## [Task item]
In this exercise, each record below is to be written out again exactly.

## [Data extracts]
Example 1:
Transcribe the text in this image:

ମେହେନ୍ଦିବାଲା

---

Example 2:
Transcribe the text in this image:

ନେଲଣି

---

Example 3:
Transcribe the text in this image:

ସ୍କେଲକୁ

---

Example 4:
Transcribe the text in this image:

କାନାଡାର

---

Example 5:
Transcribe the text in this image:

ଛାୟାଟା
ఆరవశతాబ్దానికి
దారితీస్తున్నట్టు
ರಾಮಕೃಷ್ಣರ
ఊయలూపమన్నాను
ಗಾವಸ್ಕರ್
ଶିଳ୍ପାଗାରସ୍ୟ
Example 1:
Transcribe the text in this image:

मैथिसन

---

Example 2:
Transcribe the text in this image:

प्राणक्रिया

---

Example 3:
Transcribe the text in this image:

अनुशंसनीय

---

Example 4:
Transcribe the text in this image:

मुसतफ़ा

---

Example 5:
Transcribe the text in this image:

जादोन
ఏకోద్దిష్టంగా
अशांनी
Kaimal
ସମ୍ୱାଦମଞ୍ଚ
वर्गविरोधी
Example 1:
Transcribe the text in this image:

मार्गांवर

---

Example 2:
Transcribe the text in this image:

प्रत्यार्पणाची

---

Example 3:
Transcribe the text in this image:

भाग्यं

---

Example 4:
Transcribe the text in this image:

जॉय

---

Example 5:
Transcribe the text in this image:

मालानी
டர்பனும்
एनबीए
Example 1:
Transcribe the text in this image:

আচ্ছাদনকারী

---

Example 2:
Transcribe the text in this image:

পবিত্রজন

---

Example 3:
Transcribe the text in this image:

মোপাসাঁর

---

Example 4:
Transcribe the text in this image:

## [Solution]
Example 1:
Transcribe the text in this image:

ମେହେନ୍ଦିବାଲା

---

Example 2:
Transcribe the text in this image:

ନେଲଣି

---

Example 3:
Transcribe the text in this image:

ସ୍କେଲକୁ

---

Example 4:
Transcribe the text in this image:

କାନାଡାର

---

Example 5:
Transcribe the text in this image:

ଛାୟାଟା
ఆరవశతాబ్దానికి
దారితీస్తున్నట్టు
ರಾಮಕೃಷ್ಣರ
ఊయలూపమన్నాను
ಗಾವಸ್ಕರ್
ଶିଳ୍ପାଗାରସ୍ୟ
Example 1:
Transcribe the text in this image:

मैथिसन

---

Example 2:
Transcribe the text in this image:

प्राणक्रिया

---

Example 3:
Transcribe the text in this image:

अनुशंसनीय

---

Example 4:
Transcribe the text in this image:

मुसतफ़ा

---

Example 5:
Transcribe the text in this image:

जादोन
ఏకోద్దిష్టంగా
अशांनी
Kaimal
ସମ୍ୱାଦମଞ୍ଚ
वर्गविरोधी
Example 1:
Transcribe the text in this image:

मार्गांवर

---

Example 2:
Transcribe the text in this image:

प्रत्यार्पणाची

---

Example 3:
Transcribe the text in this image:

भाग्यं

---

Example 4:
Transcribe the text in this image:

जॉय

---

Example 5:
Transcribe the text in this image:

मालानी
டர்பனும்
एनबीए
Example 1:
Transcribe the text in this image:

আচ্ছাদনকারী

---

Example 2:
Transcribe the text in this image:

পবিত্রজন

---

Example 3:
Transcribe the text in this image:

মোপাসাঁর

---

Example 4:
Transcribe the text in this image:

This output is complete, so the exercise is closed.